Burning rubber is the last thing a driver wants to do to save fuel. In fact, tyres account for up to 15% of a vehicle’s fuel consumption. An EU-backed project has developed new compounds, designs and treads for tyre manufacturing to slash this “rolling resistance” for the good of the transport sector and the environment.
Many motorists may not be aware of it, but it is not just the engine and other components under the bonnet that affect a vehicle’s fuel efficiency and environmental impact – the wheels underneath do too.
When tyres roll along the road, a certain amount of energy is lost in the form of friction and heat. This ‘parasitic’ energy is known as ‘rolling resistance’ and it uses between 5% and 15% of the fuel consumed by a vehicle. The EU labels tyres according to their fuel-efficiency rating. Those with the lowest rolling resistance are categorised as “A” and can potentially reduce a vehicle’s fuel consumption by as much as 5%.

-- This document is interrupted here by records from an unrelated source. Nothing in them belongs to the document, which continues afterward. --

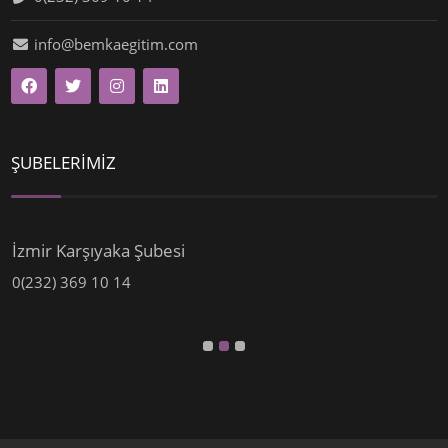
info@bemkaegitim.com
ŞUBELERİMİZ
İzmir Karşıyaka Şubesi
0(232) 369 10 14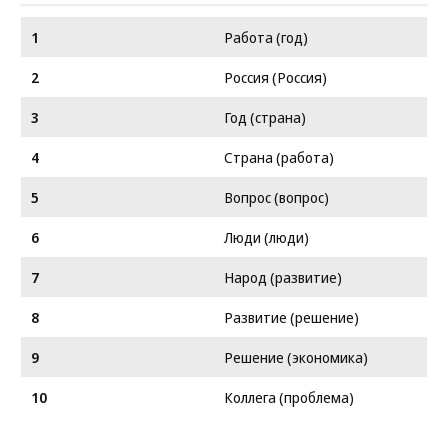
1
Работа (год)
2
Россия (Россия)
3
Год (страна)
4
Страна (работа)
5
Вопрос (вопрос)
6
Люди (люди)
7
Народ (развитие)
8
Развитие (решение)
9
Решение (экономика)
10
Коллега (проблема)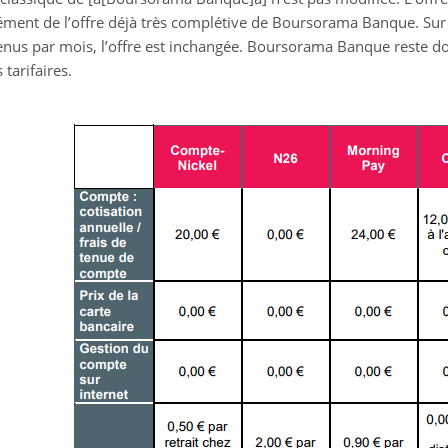
ment de l’offre déjà très complétive de Boursorama Banque. Sur sa
enus par mois, l’offre est inchangée. Boursorama Banque reste do
s tarifaires.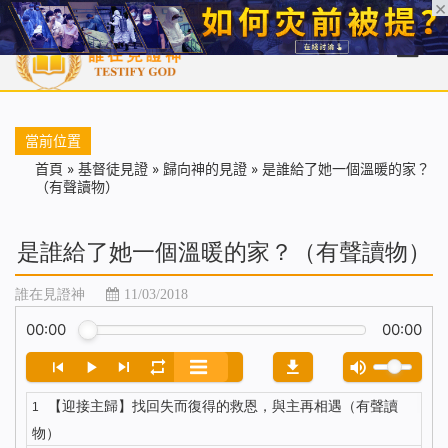
首頁
每日靈糧
天國福音
基督徒見證
信仰解答
聖經
當前位置
首頁
»
基督徒見證
»
歸向神的見證
»
是誰給了她一個溫暖的家？
（有聲讀物）
是誰給了她一個溫暖的家？（有聲讀物）
誰在見證神
11/03/2018
00:00
00:00
【迎接主歸】找回失而復得的救恩，與主再相遇（有聲讀
1
物）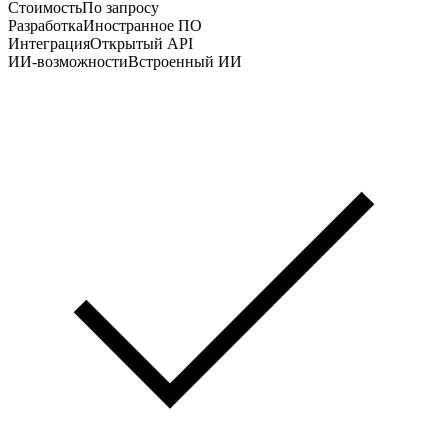
Стоимость
По запросу
Разработка
Иностранное ПО
Интеграция
Открытый API
ИИ-возможности
Встроенный ИИ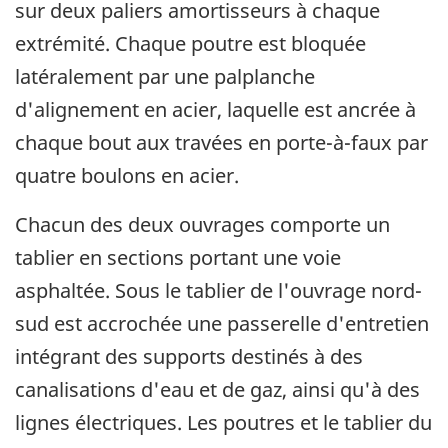
sur deux paliers amortisseurs à chaque
extrémité. Chaque poutre est bloquée
latéralement par une palplanche
d'alignement en acier, laquelle est ancrée à
chaque bout aux travées en porte-à-faux par
quatre boulons en acier.
Chacun des deux ouvrages comporte un
tablier en sections portant une voie
asphaltée. Sous le tablier de l'ouvrage nord-
sud est accrochée une passerelle d'entretien
intégrant des supports destinés à des
canalisations d'eau et de gaz, ainsi qu'à des
lignes électriques. Les poutres et le tablier du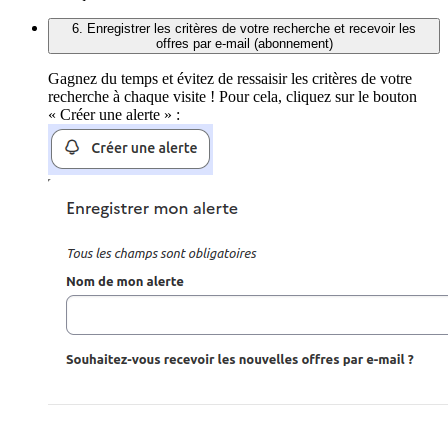
6. Enregistrer les critères de votre recherche et recevoir les
offres par e-mail (abonnement)
Gagnez du temps et évitez de ressaisir les critères de votre
recherche à chaque visite ! Pour cela, cliquez sur le bouton
« Créer une alerte » :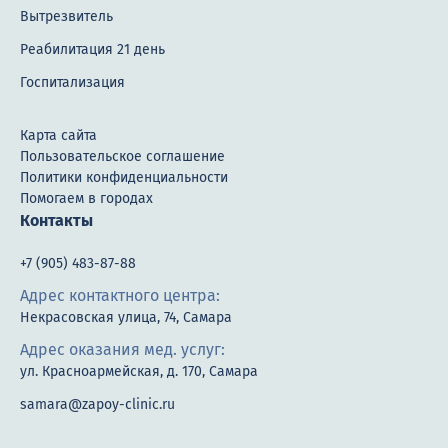
Вытрезвитель
Реабилитация 21 день
Госпитализация
Карта сайта
Пользовательское соглашение
Политики конфиденциальности
Помогаем в городах
Контакты
+7 (905) 483-87-88
Адрес контактного центра:
Некрасовская улица, 74, Самара
Адрес оказания мед. услуг:
ул. Красноармейская, д. 170, Самара
samara@zapoy-clinic.ru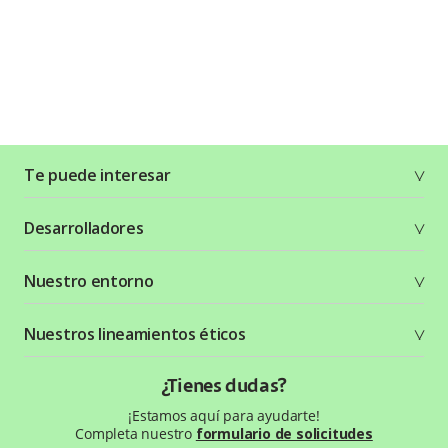
Te puede interesar
Soluciones
Desarrolladores
Planes y tarifas
Crea tu cuenta
Documentación técnica
Nuestro entorno
Seguridad
Recursos gráficos
Términos y condiciones
Status Page
Entorno Bancolombia
Nuestros lineamientos éticos
Política de privacidad
¿Qué es Wompi?
Wiki Wompi
Código de Ética y Conducta
¿Tienes dudas?
Preguntas frecuentes
Te ayudamos
¡Estamos aquí para ayudarte!
Completa nuestro
formulario de solicitudes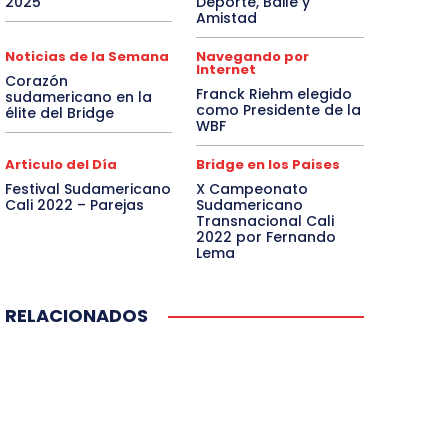
2025
Deporte, Baile y
Amistad
Noticias de la Semana
Navegando por
Internet
Corazón
Franck Riehm elegido
sudamericano en la
como Presidente de la
élite del Bridge
WBF
Articulo del Día
Bridge en los Paises
Festival Sudamericano
X Campeonato
Cali 2022 – Parejas
Sudamericano
Transnacional Cali
2022 por Fernando
Lema
RELACIONADOS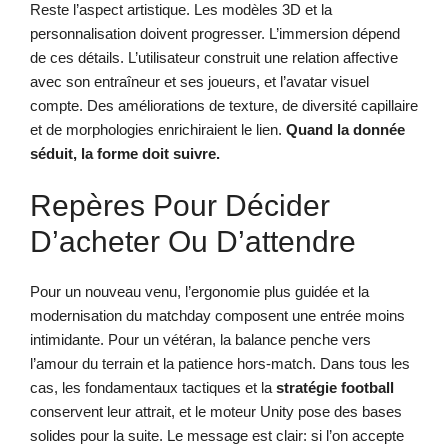
Reste l’aspect artistique. Les modèles 3D et la
personnalisation doivent progresser. L’immersion dépend
de ces détails. L’utilisateur construit une relation affective
avec son entraîneur et ses joueurs, et l’avatar visuel
compte. Des améliorations de texture, de diversité capillaire
et de morphologies enrichiraient le lien.
Quand la donnée
séduit, la forme doit suivre.
Repères Pour Décider
D’acheter Ou D’attendre
Pour un nouveau venu, l’ergonomie plus guidée et la
modernisation du matchday composent une entrée moins
intimidante. Pour un vétéran, la balance penche vers
l’amour du terrain et la patience hors-match. Dans tous les
cas, les fondamentaux tactiques et la
stratégie football
conservent leur attrait, et le moteur Unity pose des bases
solides pour la suite. Le message est clair: si l’on accepte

An EU-funded project is working to take this technology to the next level. “Our research is addressing the greening of surface transport as one of the main challenges of our times,” explains Benoit Duez, a researcher at the Goodyear Innovation Centre Luxembourg, which coordinates the three-year LORRY project. LORRY aims to reduce the carbon footprint of goods vehicles.
It is doing this by developing the concept for an innovative low-rolling resistance tyre and a comprehensive fuel management tool box for fleets. “LORRY studies rolling resistance in its whole environment to optimise truck fuel consumption by correlating it with tyre pressure, load, driving style, road and weather conditions,” says Duez.